§ ESTRATTO:
----
In un'altra conversazione parlano di alcuni soldi sottratti alla vittima. Qualcuno informa di aver preso 300 euro, ma un altro lo corregge dicendo che sono solo 30. Altri filmati mostrano la baby gang aggredirlo con mazze di scopa. Per questo Antonio da tempo viveva segregato nella sua abitazione, per paura di incontrare quei giovani che spesso bussavano alla sua porta, si divertivano a urlargli contro brutte parole, a dare calci e pugni all'impazzata, a coprirgli la testa o a dargli scappellotti, immortalando il tutto con i loro smartphone mentre lui tentava invano di difendersi. È questo il motivo per il quale quando lo scorso 6 aprile le forze dell'ordine, su segnalazione dei vicini, si sono recate a casa sua non voleva aprirgli, convinto che fosse l'ennesima trovata dei suoi aggressori per bullizzarlo.
----
§ CONSEGNA:
Secondo l'estratto, su segnalazione di chi le forze dell'ordine sono andate a casa di Antonio lo scorso 6 aprile? I record provengono da un'altra fonte.

(Voci di dati)
----
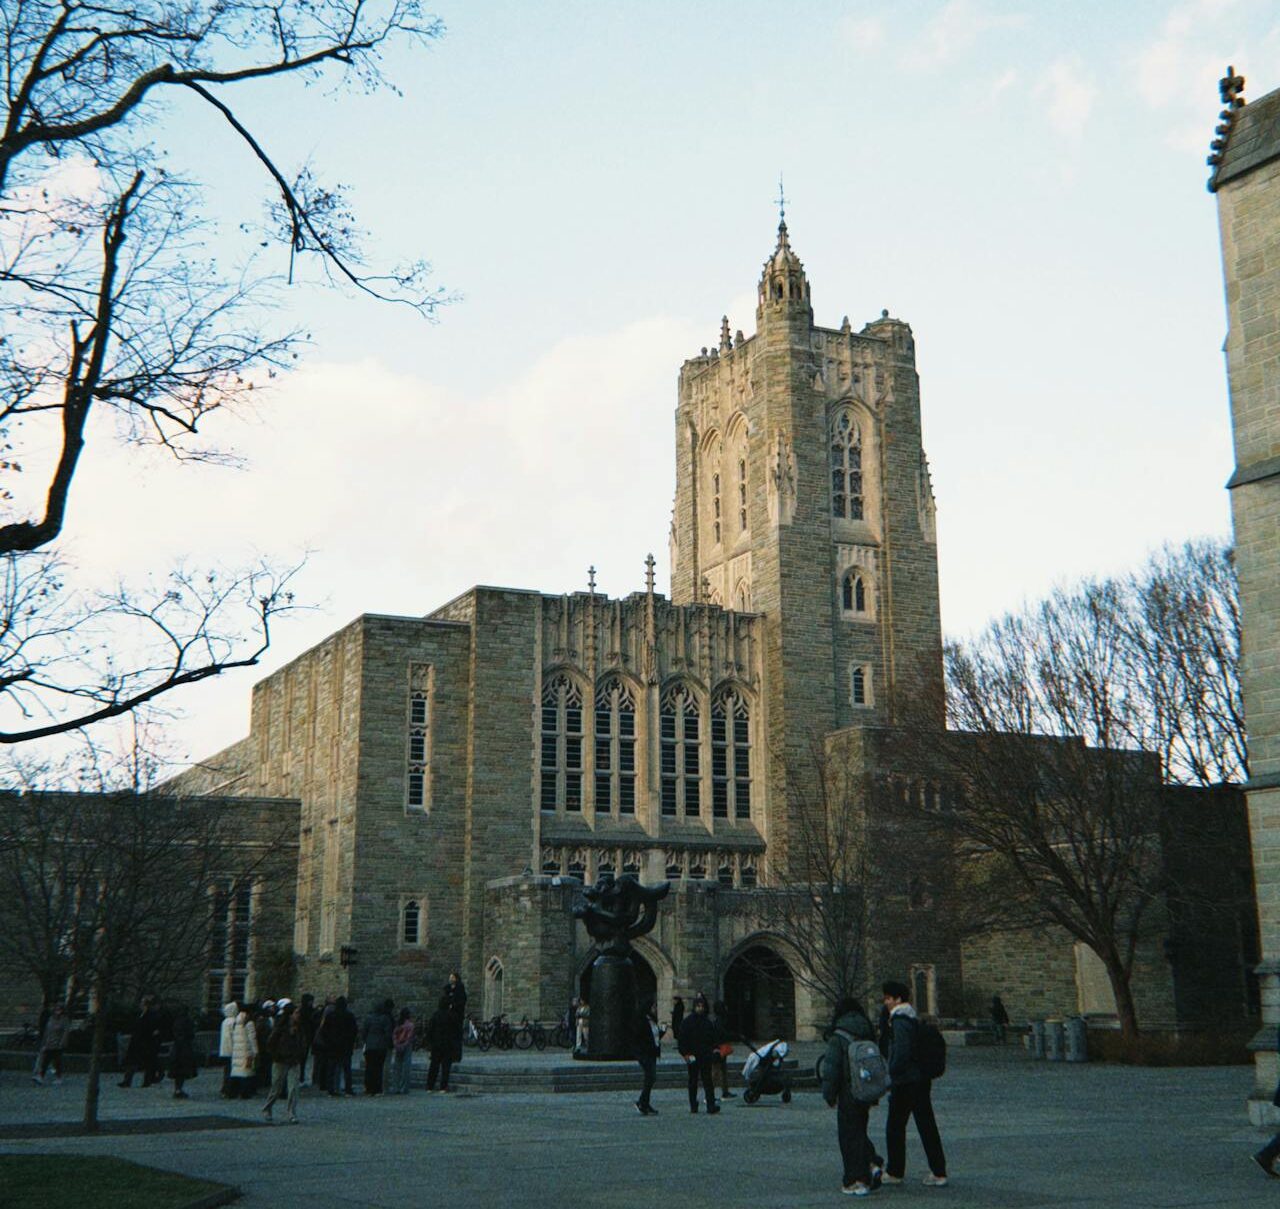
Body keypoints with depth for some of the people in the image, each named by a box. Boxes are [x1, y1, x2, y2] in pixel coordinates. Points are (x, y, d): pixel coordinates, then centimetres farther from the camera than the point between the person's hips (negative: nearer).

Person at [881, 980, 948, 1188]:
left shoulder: (900, 1022, -15)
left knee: (895, 1127, 3)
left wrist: (892, 1074, -14)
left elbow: (901, 1053, -23)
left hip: (905, 1083, -9)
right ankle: (938, 1172, 8)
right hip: (922, 1080, 9)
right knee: (927, 1126, 8)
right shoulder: (914, 1020, 14)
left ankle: (894, 1172, 10)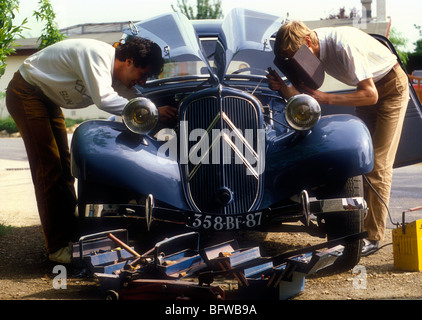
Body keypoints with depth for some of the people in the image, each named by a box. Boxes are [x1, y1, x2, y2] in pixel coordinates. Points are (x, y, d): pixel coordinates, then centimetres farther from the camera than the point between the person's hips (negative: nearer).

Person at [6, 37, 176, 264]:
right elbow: (103, 99, -40)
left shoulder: (116, 74, 0)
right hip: (26, 94, -10)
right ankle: (57, 247, -9)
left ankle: (71, 234, 19)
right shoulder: (97, 54, -28)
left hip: (47, 99, 10)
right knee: (48, 168, -11)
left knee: (63, 165, 11)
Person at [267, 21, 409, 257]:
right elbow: (306, 91, -2)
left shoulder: (344, 45, -34)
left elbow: (370, 95, -31)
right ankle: (359, 226, 12)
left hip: (391, 87, -8)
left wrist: (326, 98, -34)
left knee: (378, 164, -10)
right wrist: (283, 88, -23)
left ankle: (373, 237, -6)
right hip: (368, 86, 8)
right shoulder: (313, 48, -11)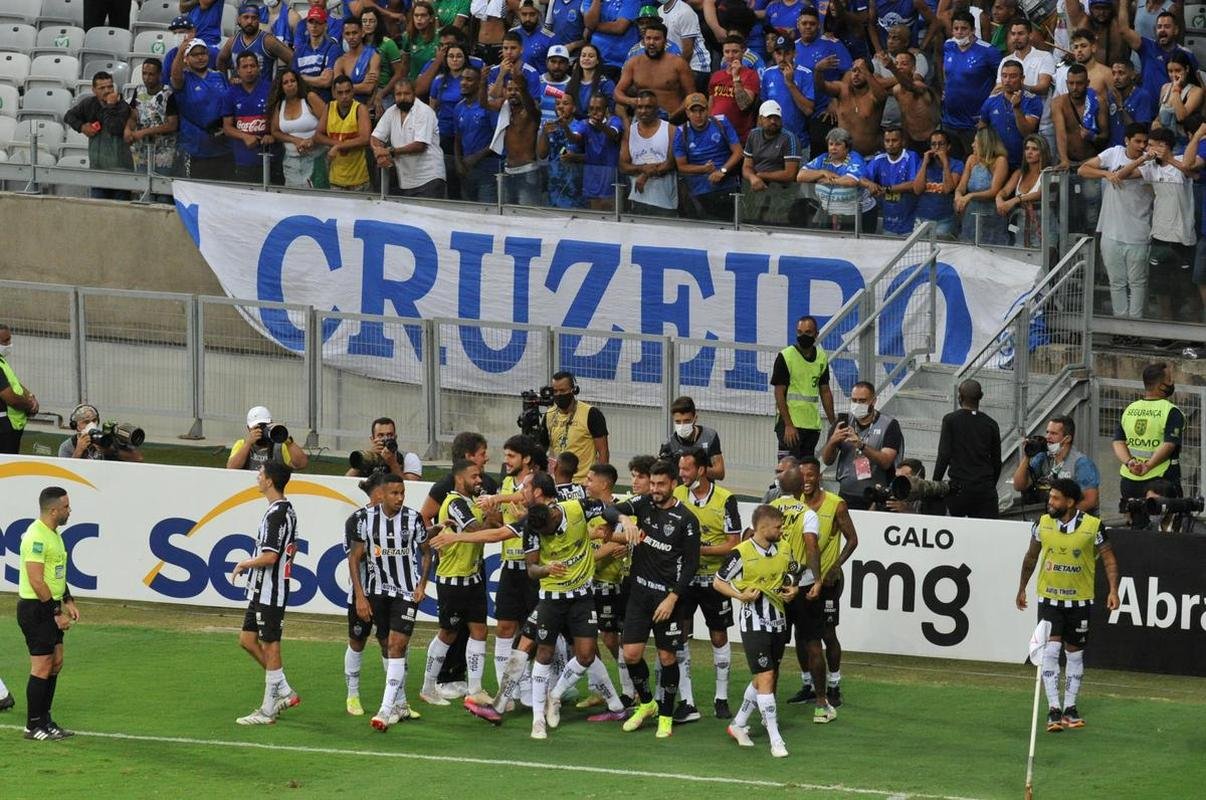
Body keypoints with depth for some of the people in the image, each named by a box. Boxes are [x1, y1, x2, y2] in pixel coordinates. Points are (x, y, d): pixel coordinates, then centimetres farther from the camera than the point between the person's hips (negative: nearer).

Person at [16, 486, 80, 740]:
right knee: (42, 667, -6)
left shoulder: (54, 534, 12)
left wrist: (68, 601, 16)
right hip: (35, 608, -10)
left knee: (56, 663, 12)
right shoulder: (37, 537, -20)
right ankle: (33, 726, 1)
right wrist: (57, 613, -20)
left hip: (50, 608, 10)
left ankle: (45, 720, 20)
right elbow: (36, 580, -24)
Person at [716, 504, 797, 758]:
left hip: (778, 622, 7)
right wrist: (741, 595, -19)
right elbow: (718, 582, -4)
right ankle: (775, 740, -11)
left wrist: (792, 590, -1)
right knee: (765, 676, -12)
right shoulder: (741, 553, -14)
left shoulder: (784, 550, 4)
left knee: (764, 679, 15)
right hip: (754, 621, -7)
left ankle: (738, 724, 33)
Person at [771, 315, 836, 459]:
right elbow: (779, 393, -10)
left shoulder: (822, 358, 11)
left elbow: (825, 392, 18)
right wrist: (788, 425, -17)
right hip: (790, 422, -6)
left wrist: (833, 422, 12)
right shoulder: (785, 356, -7)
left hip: (813, 424, 6)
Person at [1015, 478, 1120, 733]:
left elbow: (1109, 558, -4)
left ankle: (1070, 709, 21)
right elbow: (1031, 557, 12)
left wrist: (1113, 590, -17)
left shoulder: (1093, 526, -10)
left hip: (1079, 600, 0)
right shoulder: (1043, 524, -2)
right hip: (1049, 598, 1)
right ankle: (1053, 709, -12)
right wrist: (1022, 589, 17)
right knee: (1050, 650, -12)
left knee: (1075, 654, 9)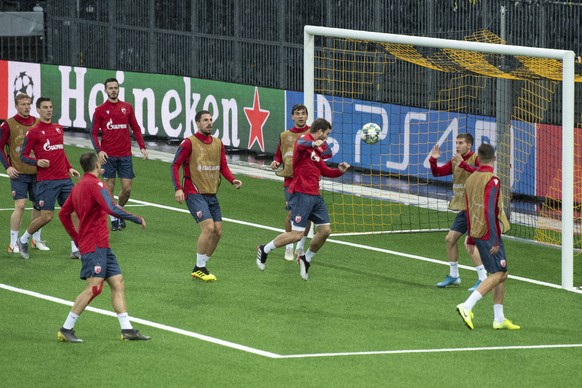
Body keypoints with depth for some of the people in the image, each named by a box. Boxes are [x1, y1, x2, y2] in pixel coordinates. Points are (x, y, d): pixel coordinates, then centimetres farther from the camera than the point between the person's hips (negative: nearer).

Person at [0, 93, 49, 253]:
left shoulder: (37, 123, 6)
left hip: (36, 172, 4)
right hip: (18, 173, -4)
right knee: (20, 206, -11)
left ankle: (36, 240, 22)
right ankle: (13, 243, -3)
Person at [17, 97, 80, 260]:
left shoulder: (59, 128, 14)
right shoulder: (34, 132, -5)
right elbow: (23, 156, -2)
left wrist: (69, 168, 16)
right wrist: (37, 162, -19)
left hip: (64, 179, 6)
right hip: (46, 181, -6)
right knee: (47, 216, -7)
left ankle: (76, 249, 5)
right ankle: (23, 240, 16)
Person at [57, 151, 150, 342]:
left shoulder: (79, 186, 14)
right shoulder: (94, 184, -14)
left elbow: (64, 213, 22)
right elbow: (112, 209, -26)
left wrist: (77, 237, 24)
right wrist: (137, 219, -16)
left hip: (102, 247, 10)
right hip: (95, 246, -10)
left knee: (117, 283, 7)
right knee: (93, 288, -11)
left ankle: (127, 329, 6)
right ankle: (66, 329, -6)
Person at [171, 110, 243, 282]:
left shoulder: (218, 143, 10)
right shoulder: (189, 143, -7)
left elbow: (223, 166, 12)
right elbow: (175, 165, -7)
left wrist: (232, 180, -8)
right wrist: (178, 188, -18)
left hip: (212, 194, 7)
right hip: (194, 194, -7)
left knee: (218, 231, 3)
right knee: (208, 227, -19)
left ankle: (200, 267, 18)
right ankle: (199, 269, -5)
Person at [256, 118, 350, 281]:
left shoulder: (316, 150, 20)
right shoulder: (304, 139, -9)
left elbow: (324, 170, 31)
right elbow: (300, 145, -35)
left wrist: (339, 171, 14)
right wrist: (313, 144, -52)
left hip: (315, 195, 9)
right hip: (302, 194, -9)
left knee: (325, 230, 5)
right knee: (297, 234, -10)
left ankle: (306, 259, 24)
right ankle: (264, 250, 8)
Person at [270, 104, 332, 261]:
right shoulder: (285, 135, 10)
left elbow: (327, 152, -7)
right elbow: (278, 155, 20)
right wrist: (276, 162, -2)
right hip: (290, 179, 0)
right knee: (291, 212, -11)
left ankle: (300, 247, 20)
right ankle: (289, 247, 5)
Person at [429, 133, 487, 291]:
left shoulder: (476, 159, -11)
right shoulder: (454, 162, 11)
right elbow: (437, 172, 12)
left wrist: (463, 165, -37)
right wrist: (433, 160, -5)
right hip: (462, 208, 9)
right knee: (450, 239, 12)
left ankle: (483, 278, -13)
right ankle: (454, 276, 26)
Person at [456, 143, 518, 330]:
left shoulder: (471, 179, 10)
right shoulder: (492, 180, -15)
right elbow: (489, 211, -22)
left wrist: (470, 238, 25)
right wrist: (494, 240, -22)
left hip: (477, 233, 9)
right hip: (489, 234, -9)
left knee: (500, 273, 13)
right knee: (498, 274, -6)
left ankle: (499, 319, 11)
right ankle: (467, 307, -18)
----
§ SOLUZIONE:
Su segnalazione dei vicini.